Beh, poco importa. Che l’orsa fosse nei paraggi di casa sua non dovrebbe servire a risparmiarlo dalle accuse.
L’uomo è, infatti, indagato per il reato di cui all’art. 544 bis c.p., che scatta ogniqualvolta si cagioni la morte di un animale per crudeltà o senza che ve ne sia l’indifferibile necessità.
Il reato scatta solo se la morte è causata di proposito. Cioè con dolo. Non si è puniti invece se la morte è causata per negligenza o imprudenza. Quante volte capita per esempio che un gatto ci tagli la strada così all’improvviso e noi, non riuscendo a frenare in tempo, lo mettiamo sotto! In questo caso non commettiamo nessun reato.
Per crudeltà deve intendersi “l’inflizione all’animale di gravi sofferenze per mera brutalità”.
La necessità, invece, si verifica ogniqualvolta l’uccisione dell’animale sia inevitabile per scongiurare un pericolo imminente o per impedire l’aggravamento di un danno a sé o ad altri o ai propri beni. Il pericolo deve essere concreto e attuale. Lo ha chiarito la Corte di Cassazione con sentenza n. 27197/2022.
Si consideri, poi, che c’è la legge 157 del 1992 di tutela della fauna, che all’art. 30 prevede l’arresto da 3 mesi ad 1 anno e l’ammenda da euro 1032 a euro 6197 per chi abbatte, cattura o detiene esemplari di orso, stambecco, camoscio d’Abruzzo, muflone sardo.

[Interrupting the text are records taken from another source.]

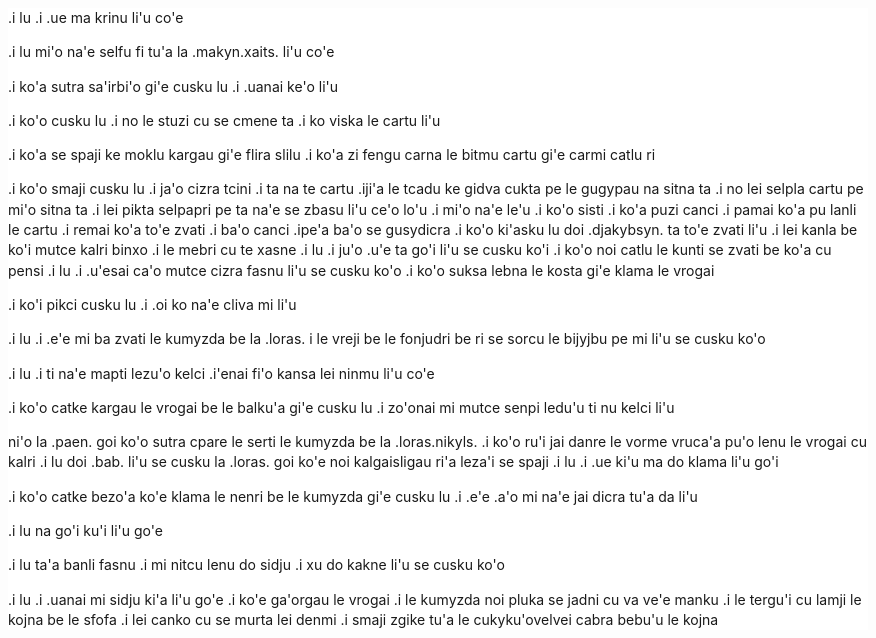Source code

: .i lu .i .ue ma krinu li'u co'e

.i lu mi'o na'e selfu fi tu'a la .makyn.xaits. li'u co'e

.i ko'a sutra sa'irbi'o gi'e cusku lu .i .uanai ke'o li'u

.i ko'o cusku lu .i no le stuzi cu se cmene ta .i ko viska le
cartu li'u

.i ko'a se spaji ke moklu kargau gi'e flira slilu .i ko'a zi
fengu carna le bitmu cartu gi'e carmi catlu ri

.i ko'o smaji cusku
lu .i ja'o cizra tcini .i ta na te cartu .iji'a le tcadu ke gidva cukta
pe le gugypau
na sitna ta .i no lei selpla cartu pe mi'o sitna ta
.i lei pikta selpapri pe ta na'e se zbasu li'u ce'o lo'u .i mi'o na'e le'u
.i ko'o sisti .i ko'a puzi canci .i pamai ko'a pu lanli
le cartu .i remai ko'a to'e zvati .i ba'o canci .ipe'a ba'o se gusydicra
.i ko'o ki'asku lu doi .djakybsyn. ta to'e zvati li'u .i lei kanla be ko'i
mutce kalri binxo .i le mebri cu te xasne .i lu .i ju'o .u'e ta go'i
li'u se cusku ko'i .i ko'o noi catlu le kunti se zvati be ko'a cu
pensi .i lu .i .u'esai ca'o mutce cizra fasnu li'u se
cusku ko'o .i ko'o suksa lebna le kosta gi'e klama le vrogai

.i ko'i pikci cusku lu .i .oi ko na'e cliva mi li'u

.i lu .i .e'e mi ba zvati
le kumyzda be la .loras. i le vreji be le fonjudri be ri se sorcu le
bijyjbu pe mi li'u se cusku ko'o

.i lu .i ti na'e mapti lezu'o
kelci .i'enai fi'o kansa lei ninmu li'u co'e

.i ko'o catke kargau le vrogai
be le balku'a
gi'e cusku lu .i zo'onai mi mutce senpi ledu'u ti nu kelci li'u

ni'o la .paen. goi ko'o sutra cpare le serti le kumyzda be
la .loras.nikyls. .i ko'o ru'i jai danre le vorme vruca'a pu'o lenu
le vrogai cu kalri .i lu doi .bab. li'u se cusku la .loras. goi
ko'e noi kalgaisligau ri'a leza'i se spaji .i lu .i .ue ki'u ma do klama
li'u go'i

.i ko'o catke bezo'a ko'e klama le nenri be le kumyzda gi'e
cusku lu .i .e'e .a'o mi na'e jai dicra tu'a da li'u

.i lu na go'i ku'i li'u go'e

.i lu ta'a banli fasnu .i mi nitcu lenu do sidju
.i xu do kakne li'u se cusku ko'o

.i lu .i .uanai mi sidju ki'a li'u go'e .i ko'e ga'orgau
le vrogai .i le kumyzda noi pluka se jadni cu va ve'e manku
.i le tergu'i cu lamji le kojna be le sfofa
.i lei canko cu se murta lei denmi .i smaji zgike tu'a le cukyku'ovelvei
cabra bebu'u le kojna
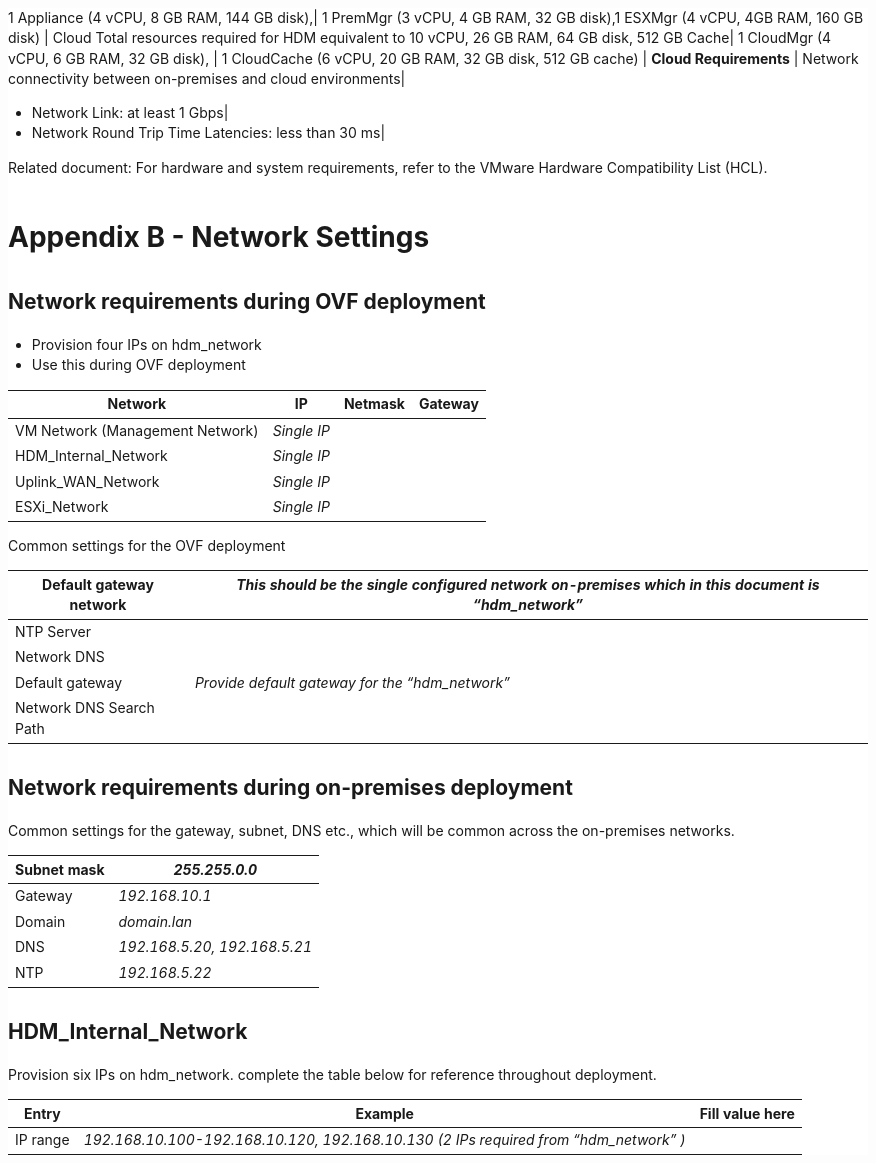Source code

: 1 Appliance (4 vCPU, 8 GB RAM, 144 GB disk),|
1 PremMgr (3 vCPU, 4 GB RAM, 32 GB disk),1 ESXMgr (4 vCPU, 4GB RAM, 160 GB disk) |
Cloud	Total resources required for HDM equivalent to 10 vCPU, 26 GB RAM, 64 GB disk, 512 GB Cache|
1 CloudMgr (4 vCPU, 6 GB RAM, 32 GB disk), |
1 CloudCache (6 vCPU, 20 GB RAM, 32 GB disk, 512 GB cache) |
**Cloud Requirements** |
Network connectivity between on-premises and cloud environments|
* Network Link: at least 1 Gbps|
* Network Round Trip Time Latencies: less than 30 ms|

Related document: For hardware and system requirements, refer to the VMware Hardware Compatibility List (HCL).
# Appendix B - Network Settings
## Network requirements during OVF deployment
* Provision four IPs on hdm_network
* Use this during OVF deployment

Network | IP | Netmask |  Gateway
--------|----|---------|------
VM Network (Management Network)| *Single IP* | |
HDM_Internal_Network | *Single IP* ||
Uplink_WAN_Network | *Single IP* ||
ESXi_Network | *Single IP* ||

Common settings for the OVF deployment

Default gateway network|*This should be the single configured network on-premises which in this document is “hdm_network”*
-----------------------|-----------------------
NTP Server|
Network DNS|
Default gateway|*Provide default gateway for the “hdm_network”*
Network DNS Search Path	|

## Network requirements during on-premises deployment

Common settings for the gateway, subnet, DNS etc., which will be common across the on-premises networks.

Subnet mask	| *255.255.0.0*
-|-
Gateway	| *192.168.10.1*	
Domain	| *domain.lan*	
DNS	| *192.168.5.20, 192.168.5.21*	
NTP	| *192.168.5.22*	

## HDM_Internal_Network

Provision six IPs on hdm_network. complete the table below for reference throughout deployment.

Entry |**Example**	|**Fill value here**
-|-|-
IP range	| *192.168.10.100-192.168.10.120, 192.168.10.130	(2 IPs required from “hdm_network” )*
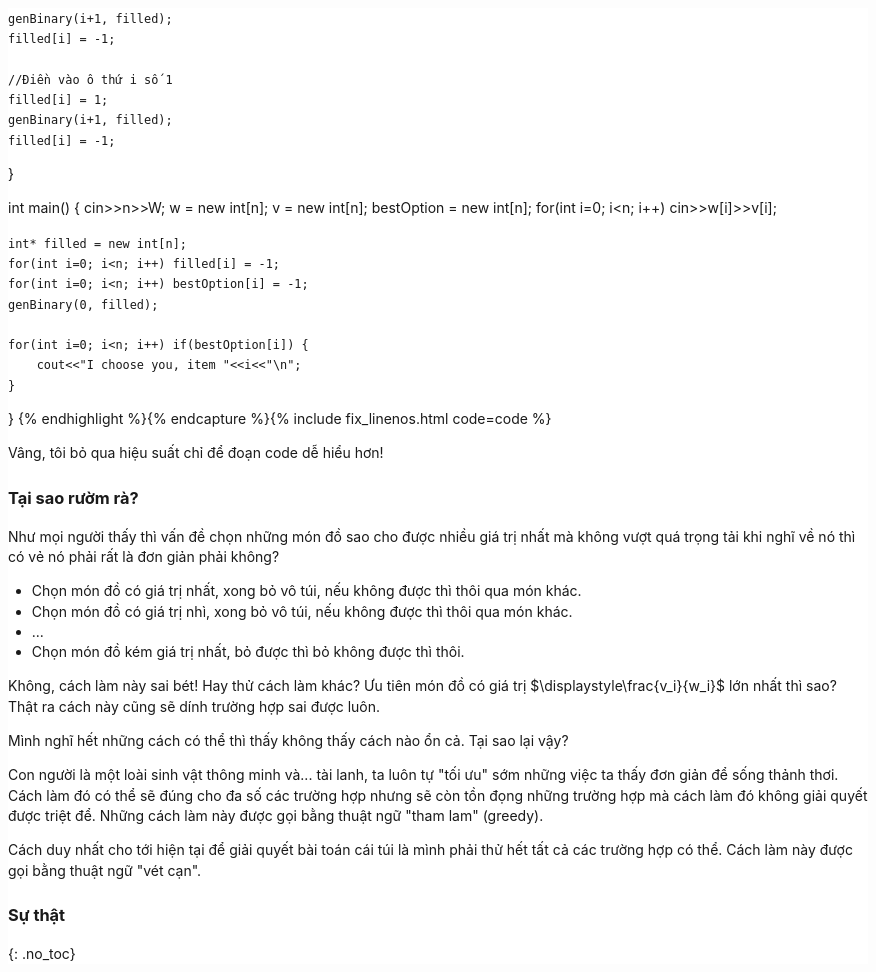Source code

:     genBinary(i+1, filled);
    filled[i] = -1;
    
    //Điền vào ô thứ i số 1
    filled[i] = 1;
    genBinary(i+1, filled);
    filled[i] = -1;
}

int main() {
    cin>>n>>W;
    w = new int[n];
    v = new int[n];
    bestOption = new int[n];
    for(int i=0; i<n; i++)
        cin>>w[i]>>v[i];
    
    int* filled = new int[n];
    for(int i=0; i<n; i++) filled[i] = -1;
    for(int i=0; i<n; i++) bestOption[i] = -1;
    genBinary(0, filled);
    
    for(int i=0; i<n; i++) if(bestOption[i]) {
        cout<<"I choose you, item "<<i<<"\n";
    }
}
{% endhighlight %}{% endcapture %}{% include fix_linenos.html code=code %}

Vâng, tôi bỏ qua hiệu suất chỉ để đoạn code dễ hiểu hơn!

### Tại sao rườm rà?

Như mọi người thấy thì vấn đề chọn những món đồ sao cho được nhiều giá trị nhất mà không vượt quá trọng tải khi nghĩ về nó thì có vẻ nó phải rất là đơn giản phải không?

- Chọn món đồ có giá trị nhất, xong bỏ vô túi, nếu không được thì thôi qua món khác.
- Chọn món đồ có giá trị nhì, xong bỏ vô túi, nếu không được thì thôi qua món khác.
- ...
- Chọn món đồ kém giá trị nhất, bỏ được thì bỏ không được thì thôi.

Không, cách làm này sai bét! Hay thử cách làm khác? Ưu tiên món đồ có giá trị $\displaystyle\frac{v_i}{w_i}$ lớn nhất thì sao? Thật ra cách này cũng sẽ dính trường hợp sai được luôn.

Mình nghĩ hết những cách có thể thì thấy không thấy cách nào ổn cả. Tại sao lại vậy?

Con người là một loài sinh vật thông minh và... tài lanh, ta luôn tự "tối ưu" sớm những việc ta thấy đơn giản để sống thảnh thơi. Cách làm đó có thể sẽ đúng cho đa số các trường hợp nhưng sẽ còn tồn đọng những trường hợp mà cách làm đó không giải quyết được triệt để. Những cách làm này được gọi bằng thuật ngữ "tham lam" (greedy).

Cách duy nhất cho tới hiện tại để giải quyết bài toán cái túi là mình phải thử hết tất cả các trường hợp có thể. Cách làm này được gọi bằng thuật ngữ "vét cạn".

### Sự thật
{: .no_toc}
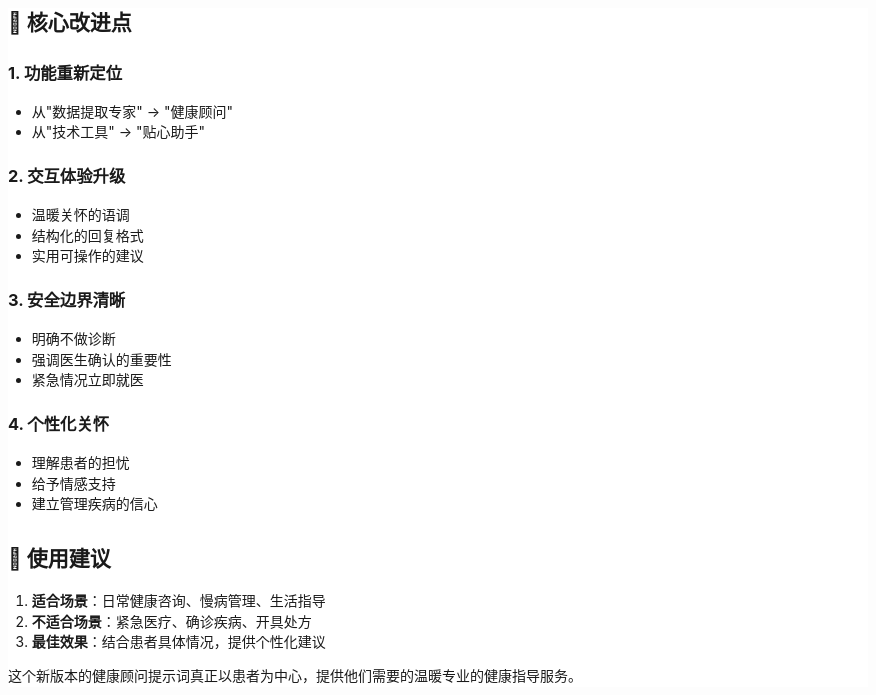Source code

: ## 🌟 核心改进点

### 1. **功能重新定位**
- 从"数据提取专家" → "健康顾问"
- 从"技术工具" → "贴心助手"

### 2. **交互体验升级**
- 温暖关怀的语调
- 结构化的回复格式
- 实用可操作的建议

### 3. **安全边界清晰**
- 明确不做诊断
- 强调医生确认的重要性
- 紧急情况立即就医

### 4. **个性化关怀**
- 理解患者的担忧
- 给予情感支持
- 建立管理疾病的信心

## 🎯 使用建议

1. **适合场景**：日常健康咨询、慢病管理、生活指导
2. **不适合场景**：紧急医疗、确诊疾病、开具处方
3. **最佳效果**：结合患者具体情况，提供个性化建议

这个新版本的健康顾问提示词真正以患者为中心，提供他们需要的温暖专业的健康指导服务。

Non dovrebbe - si diceva - servire a fargliela passare liscia la circostanza che l’animale si aggirasse nella sua proprietà. Fatto sta che gli animalisti potrebbero veder deluse le loro aspettative, così come successe, nove anni orsono (correva l’anno 2014) nell’Alto Sangro, sempre provincia dell’Aquila, quando a Pettorano sul Gizio, Antonio Centofanti prese a colpi di fucile un orso e venne per questo ritenuto responsabile ai fini civili dei reati a lui ascritti e condannato al risarcimento dei danni, oltre che al pagamento delle spese processuali del doppio grado di giudizio.
Tornando ad Amarena, lo scenario più probabile che si prospetta è quello che vede il Leombruni uscirsene vincitore sborsando poche migliaia di euro come il collega Centofanti.
Sicché, caro 544-bis: arrivederci e grazie!